(Stored items)
--- --- ---

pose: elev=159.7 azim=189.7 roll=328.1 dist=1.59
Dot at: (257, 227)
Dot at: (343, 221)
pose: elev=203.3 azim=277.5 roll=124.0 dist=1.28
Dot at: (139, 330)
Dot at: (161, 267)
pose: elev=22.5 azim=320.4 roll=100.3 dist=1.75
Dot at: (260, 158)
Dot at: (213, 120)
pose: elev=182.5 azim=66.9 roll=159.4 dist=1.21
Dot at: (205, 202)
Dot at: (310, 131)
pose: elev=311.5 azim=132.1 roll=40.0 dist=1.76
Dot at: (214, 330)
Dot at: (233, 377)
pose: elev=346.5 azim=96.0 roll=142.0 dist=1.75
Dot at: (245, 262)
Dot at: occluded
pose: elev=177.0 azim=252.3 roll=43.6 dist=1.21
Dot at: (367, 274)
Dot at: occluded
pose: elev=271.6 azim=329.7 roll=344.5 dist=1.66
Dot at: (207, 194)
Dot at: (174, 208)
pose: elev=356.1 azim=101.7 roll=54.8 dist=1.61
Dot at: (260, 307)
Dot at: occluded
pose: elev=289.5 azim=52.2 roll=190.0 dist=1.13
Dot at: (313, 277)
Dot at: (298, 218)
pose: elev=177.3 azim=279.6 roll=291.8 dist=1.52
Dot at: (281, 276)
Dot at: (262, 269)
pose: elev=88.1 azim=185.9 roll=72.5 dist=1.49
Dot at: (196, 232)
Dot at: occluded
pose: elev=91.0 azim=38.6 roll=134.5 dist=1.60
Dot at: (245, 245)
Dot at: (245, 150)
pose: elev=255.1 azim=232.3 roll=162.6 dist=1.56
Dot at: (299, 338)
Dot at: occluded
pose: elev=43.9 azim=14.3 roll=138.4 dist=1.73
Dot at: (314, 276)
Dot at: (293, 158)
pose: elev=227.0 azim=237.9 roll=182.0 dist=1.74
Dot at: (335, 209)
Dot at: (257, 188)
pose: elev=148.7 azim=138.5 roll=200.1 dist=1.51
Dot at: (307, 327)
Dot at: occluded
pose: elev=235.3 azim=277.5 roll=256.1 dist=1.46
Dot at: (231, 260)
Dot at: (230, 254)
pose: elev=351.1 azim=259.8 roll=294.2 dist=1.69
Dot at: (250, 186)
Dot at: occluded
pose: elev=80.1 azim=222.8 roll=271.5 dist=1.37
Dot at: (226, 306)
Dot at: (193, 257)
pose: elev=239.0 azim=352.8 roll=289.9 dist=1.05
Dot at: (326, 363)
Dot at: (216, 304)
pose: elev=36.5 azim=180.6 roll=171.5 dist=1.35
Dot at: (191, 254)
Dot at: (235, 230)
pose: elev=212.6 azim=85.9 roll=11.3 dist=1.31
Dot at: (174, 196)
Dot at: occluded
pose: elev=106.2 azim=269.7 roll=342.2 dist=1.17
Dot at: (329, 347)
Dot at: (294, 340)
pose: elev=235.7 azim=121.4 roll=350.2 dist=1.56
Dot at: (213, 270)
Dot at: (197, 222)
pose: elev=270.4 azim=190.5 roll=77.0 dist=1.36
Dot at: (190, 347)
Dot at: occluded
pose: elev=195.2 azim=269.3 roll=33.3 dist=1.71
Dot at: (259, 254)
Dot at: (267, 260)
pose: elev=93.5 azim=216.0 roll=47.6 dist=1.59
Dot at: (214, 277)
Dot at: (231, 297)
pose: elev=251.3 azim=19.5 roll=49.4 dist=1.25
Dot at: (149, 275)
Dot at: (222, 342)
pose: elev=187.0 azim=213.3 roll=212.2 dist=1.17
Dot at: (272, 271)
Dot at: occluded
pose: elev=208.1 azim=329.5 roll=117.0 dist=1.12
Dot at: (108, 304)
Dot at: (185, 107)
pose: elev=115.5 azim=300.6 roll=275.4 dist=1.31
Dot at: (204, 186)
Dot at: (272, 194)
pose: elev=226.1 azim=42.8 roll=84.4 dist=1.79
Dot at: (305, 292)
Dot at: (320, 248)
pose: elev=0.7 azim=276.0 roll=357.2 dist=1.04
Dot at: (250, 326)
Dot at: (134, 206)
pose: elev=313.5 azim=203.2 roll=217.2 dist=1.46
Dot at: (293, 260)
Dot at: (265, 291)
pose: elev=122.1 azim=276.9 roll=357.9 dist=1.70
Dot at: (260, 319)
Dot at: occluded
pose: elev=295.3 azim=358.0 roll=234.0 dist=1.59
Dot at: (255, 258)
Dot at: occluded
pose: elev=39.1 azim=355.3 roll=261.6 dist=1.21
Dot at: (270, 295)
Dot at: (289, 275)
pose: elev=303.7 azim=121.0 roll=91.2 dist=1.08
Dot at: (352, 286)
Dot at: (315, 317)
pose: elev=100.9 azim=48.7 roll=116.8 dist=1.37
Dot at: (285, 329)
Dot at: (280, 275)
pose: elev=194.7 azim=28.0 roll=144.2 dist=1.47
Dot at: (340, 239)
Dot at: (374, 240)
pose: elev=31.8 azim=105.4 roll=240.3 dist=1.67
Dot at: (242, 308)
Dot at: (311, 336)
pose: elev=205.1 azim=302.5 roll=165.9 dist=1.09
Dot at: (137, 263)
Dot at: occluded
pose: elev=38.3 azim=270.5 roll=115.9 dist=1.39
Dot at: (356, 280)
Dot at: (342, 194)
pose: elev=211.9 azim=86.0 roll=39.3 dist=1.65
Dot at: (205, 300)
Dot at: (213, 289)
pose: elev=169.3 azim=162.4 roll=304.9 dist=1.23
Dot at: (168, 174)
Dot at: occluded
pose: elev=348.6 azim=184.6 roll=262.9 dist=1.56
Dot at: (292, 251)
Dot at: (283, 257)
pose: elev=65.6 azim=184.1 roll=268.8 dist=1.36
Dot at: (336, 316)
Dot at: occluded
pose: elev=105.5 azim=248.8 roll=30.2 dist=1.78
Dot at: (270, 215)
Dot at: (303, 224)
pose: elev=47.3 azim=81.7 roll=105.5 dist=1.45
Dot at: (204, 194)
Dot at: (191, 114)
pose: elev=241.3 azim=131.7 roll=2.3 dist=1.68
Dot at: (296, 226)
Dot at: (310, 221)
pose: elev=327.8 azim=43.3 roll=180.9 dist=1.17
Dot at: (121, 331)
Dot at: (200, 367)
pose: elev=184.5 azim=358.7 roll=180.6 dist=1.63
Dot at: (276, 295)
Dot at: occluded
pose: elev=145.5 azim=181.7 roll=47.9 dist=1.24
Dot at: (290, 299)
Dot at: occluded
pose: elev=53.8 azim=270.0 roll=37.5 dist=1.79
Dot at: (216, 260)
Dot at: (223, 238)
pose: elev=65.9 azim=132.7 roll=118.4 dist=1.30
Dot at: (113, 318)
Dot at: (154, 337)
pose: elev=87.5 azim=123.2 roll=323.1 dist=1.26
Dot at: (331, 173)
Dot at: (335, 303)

--- --- ---

Requirements: Rewrite the listing with every "pose" swapped for "view", keeping everything else as it is.

Written solution:
view: elev=159.7 azim=189.7 roll=328.1 dist=1.59
Dot at: (257, 227)
Dot at: (343, 221)
view: elev=203.3 azim=277.5 roll=124.0 dist=1.28
Dot at: (139, 330)
Dot at: (161, 267)
view: elev=22.5 azim=320.4 roll=100.3 dist=1.75
Dot at: (260, 158)
Dot at: (213, 120)
view: elev=182.5 azim=66.9 roll=159.4 dist=1.21
Dot at: (205, 202)
Dot at: (310, 131)
view: elev=311.5 azim=132.1 roll=40.0 dist=1.76
Dot at: (214, 330)
Dot at: (233, 377)
view: elev=346.5 azim=96.0 roll=142.0 dist=1.75
Dot at: (245, 262)
Dot at: occluded
view: elev=177.0 azim=252.3 roll=43.6 dist=1.21
Dot at: (367, 274)
Dot at: occluded
view: elev=271.6 azim=329.7 roll=344.5 dist=1.66
Dot at: (207, 194)
Dot at: (174, 208)
view: elev=356.1 azim=101.7 roll=54.8 dist=1.61
Dot at: (260, 307)
Dot at: occluded
view: elev=289.5 azim=52.2 roll=190.0 dist=1.13
Dot at: (313, 277)
Dot at: (298, 218)
view: elev=177.3 azim=279.6 roll=291.8 dist=1.52
Dot at: (281, 276)
Dot at: (262, 269)
view: elev=88.1 azim=185.9 roll=72.5 dist=1.49
Dot at: (196, 232)
Dot at: occluded
view: elev=91.0 azim=38.6 roll=134.5 dist=1.60
Dot at: (245, 245)
Dot at: (245, 150)
view: elev=255.1 azim=232.3 roll=162.6 dist=1.56
Dot at: (299, 338)
Dot at: occluded
view: elev=43.9 azim=14.3 roll=138.4 dist=1.73
Dot at: (314, 276)
Dot at: (293, 158)
view: elev=227.0 azim=237.9 roll=182.0 dist=1.74
Dot at: (335, 209)
Dot at: (257, 188)
view: elev=148.7 azim=138.5 roll=200.1 dist=1.51
Dot at: (307, 327)
Dot at: occluded
view: elev=235.3 azim=277.5 roll=256.1 dist=1.46
Dot at: (231, 260)
Dot at: (230, 254)
view: elev=351.1 azim=259.8 roll=294.2 dist=1.69
Dot at: (250, 186)
Dot at: occluded
view: elev=80.1 azim=222.8 roll=271.5 dist=1.37
Dot at: (226, 306)
Dot at: (193, 257)
view: elev=239.0 azim=352.8 roll=289.9 dist=1.05
Dot at: (326, 363)
Dot at: (216, 304)
view: elev=36.5 azim=180.6 roll=171.5 dist=1.35
Dot at: (191, 254)
Dot at: (235, 230)
view: elev=212.6 azim=85.9 roll=11.3 dist=1.31
Dot at: (174, 196)
Dot at: occluded
view: elev=106.2 azim=269.7 roll=342.2 dist=1.17
Dot at: (329, 347)
Dot at: (294, 340)
view: elev=235.7 azim=121.4 roll=350.2 dist=1.56
Dot at: (213, 270)
Dot at: (197, 222)
view: elev=270.4 azim=190.5 roll=77.0 dist=1.36
Dot at: (190, 347)
Dot at: occluded
view: elev=195.2 azim=269.3 roll=33.3 dist=1.71
Dot at: (259, 254)
Dot at: (267, 260)
view: elev=93.5 azim=216.0 roll=47.6 dist=1.59
Dot at: (214, 277)
Dot at: (231, 297)
view: elev=251.3 azim=19.5 roll=49.4 dist=1.25
Dot at: (149, 275)
Dot at: (222, 342)
view: elev=187.0 azim=213.3 roll=212.2 dist=1.17
Dot at: (272, 271)
Dot at: occluded
view: elev=208.1 azim=329.5 roll=117.0 dist=1.12
Dot at: (108, 304)
Dot at: (185, 107)
view: elev=115.5 azim=300.6 roll=275.4 dist=1.31
Dot at: (204, 186)
Dot at: (272, 194)
view: elev=226.1 azim=42.8 roll=84.4 dist=1.79
Dot at: (305, 292)
Dot at: (320, 248)
view: elev=0.7 azim=276.0 roll=357.2 dist=1.04
Dot at: (250, 326)
Dot at: (134, 206)
view: elev=313.5 azim=203.2 roll=217.2 dist=1.46
Dot at: (293, 260)
Dot at: (265, 291)
view: elev=122.1 azim=276.9 roll=357.9 dist=1.70
Dot at: (260, 319)
Dot at: occluded
view: elev=295.3 azim=358.0 roll=234.0 dist=1.59
Dot at: (255, 258)
Dot at: occluded
view: elev=39.1 azim=355.3 roll=261.6 dist=1.21
Dot at: (270, 295)
Dot at: (289, 275)
view: elev=303.7 azim=121.0 roll=91.2 dist=1.08
Dot at: (352, 286)
Dot at: (315, 317)
view: elev=100.9 azim=48.7 roll=116.8 dist=1.37
Dot at: (285, 329)
Dot at: (280, 275)
view: elev=194.7 azim=28.0 roll=144.2 dist=1.47
Dot at: (340, 239)
Dot at: (374, 240)
view: elev=31.8 azim=105.4 roll=240.3 dist=1.67
Dot at: (242, 308)
Dot at: (311, 336)
view: elev=205.1 azim=302.5 roll=165.9 dist=1.09
Dot at: (137, 263)
Dot at: occluded
view: elev=38.3 azim=270.5 roll=115.9 dist=1.39
Dot at: (356, 280)
Dot at: (342, 194)
view: elev=211.9 azim=86.0 roll=39.3 dist=1.65
Dot at: (205, 300)
Dot at: (213, 289)
view: elev=169.3 azim=162.4 roll=304.9 dist=1.23
Dot at: (168, 174)
Dot at: occluded
view: elev=348.6 azim=184.6 roll=262.9 dist=1.56
Dot at: (292, 251)
Dot at: (283, 257)
view: elev=65.6 azim=184.1 roll=268.8 dist=1.36
Dot at: (336, 316)
Dot at: occluded
view: elev=105.5 azim=248.8 roll=30.2 dist=1.78
Dot at: (270, 215)
Dot at: (303, 224)
view: elev=47.3 azim=81.7 roll=105.5 dist=1.45
Dot at: (204, 194)
Dot at: (191, 114)
view: elev=241.3 azim=131.7 roll=2.3 dist=1.68
Dot at: (296, 226)
Dot at: (310, 221)
view: elev=327.8 azim=43.3 roll=180.9 dist=1.17
Dot at: (121, 331)
Dot at: (200, 367)
view: elev=184.5 azim=358.7 roll=180.6 dist=1.63
Dot at: (276, 295)
Dot at: occluded
view: elev=145.5 azim=181.7 roll=47.9 dist=1.24
Dot at: (290, 299)
Dot at: occluded
view: elev=53.8 azim=270.0 roll=37.5 dist=1.79
Dot at: (216, 260)
Dot at: (223, 238)
view: elev=65.9 azim=132.7 roll=118.4 dist=1.30
Dot at: (113, 318)
Dot at: (154, 337)
view: elev=87.5 azim=123.2 roll=323.1 dist=1.26
Dot at: (331, 173)
Dot at: (335, 303)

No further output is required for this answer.